> [TRY IT] Images are to be excluded, and the rest of the data repeated exactly.

> [SUPPLIED MATERIAL]
%%

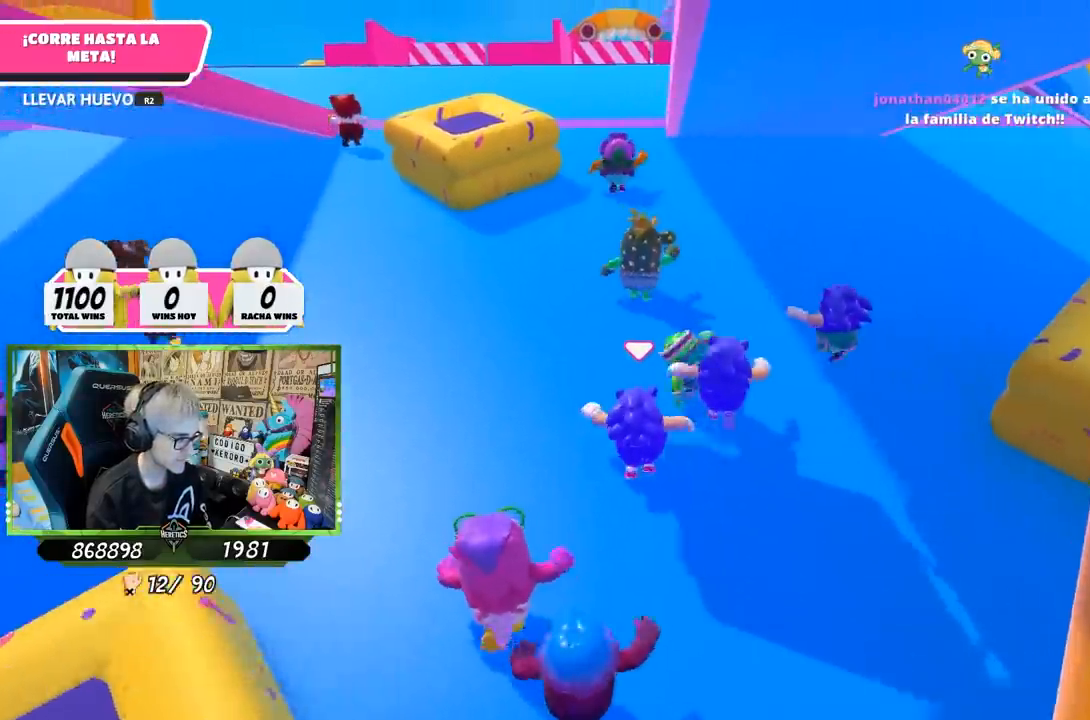
{"buttons": [], "left_stick": "up", "right_stick": "up", "events": [[200, "right_stick", "center"], [467, "right_stick", "up"]]}
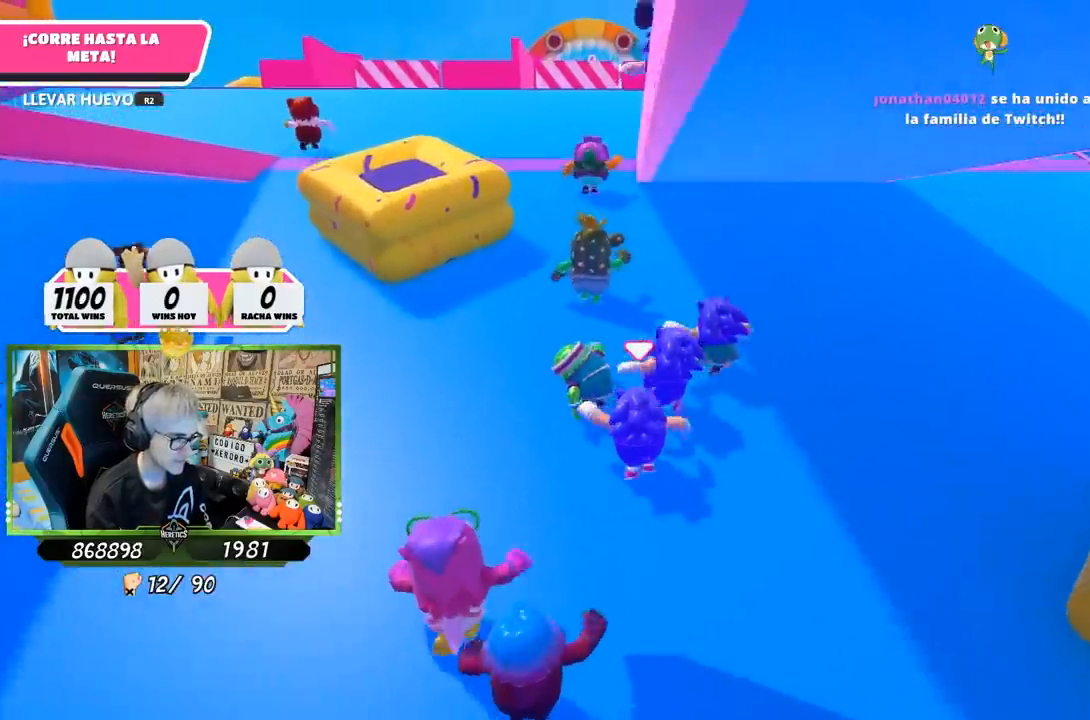
{"buttons": [], "left_stick": "up", "right_stick": "center", "events": [[133, "right_stick", "center"], [367, "right_stick", "up-right"], [483, "right_stick", "center"]]}
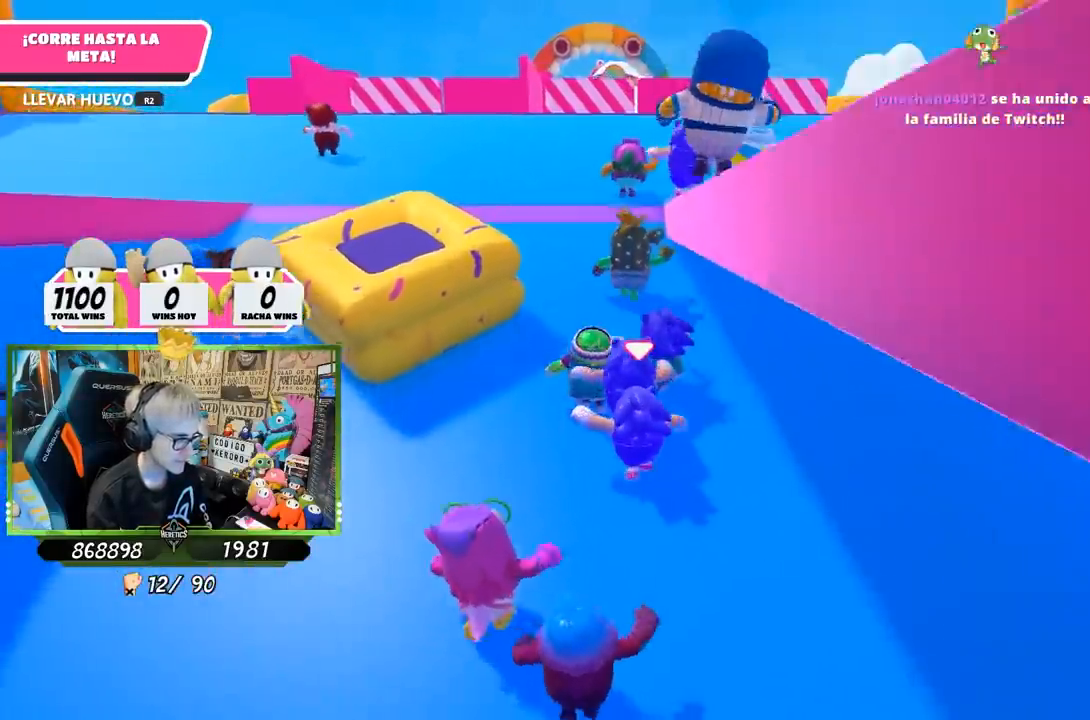
{"buttons": [], "left_stick": "up", "right_stick": "center", "events": [[117, "right_stick", "up-right"], [217, "right_stick", "center"]]}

%%

> [EXERCISE OUTPUT]
{"buttons": [], "left_stick": "up", "right_stick": "up", "events": [[200, "right_stick", "center"], [467, "right_stick", "up"]]}
{"buttons": [], "left_stick": "up", "right_stick": "center", "events": [[133, "right_stick", "center"], [367, "right_stick", "up-right"], [483, "right_stick", "center"]]}
{"buttons": [], "left_stick": "up", "right_stick": "center", "events": [[117, "right_stick", "up-right"], [217, "right_stick", "center"]]}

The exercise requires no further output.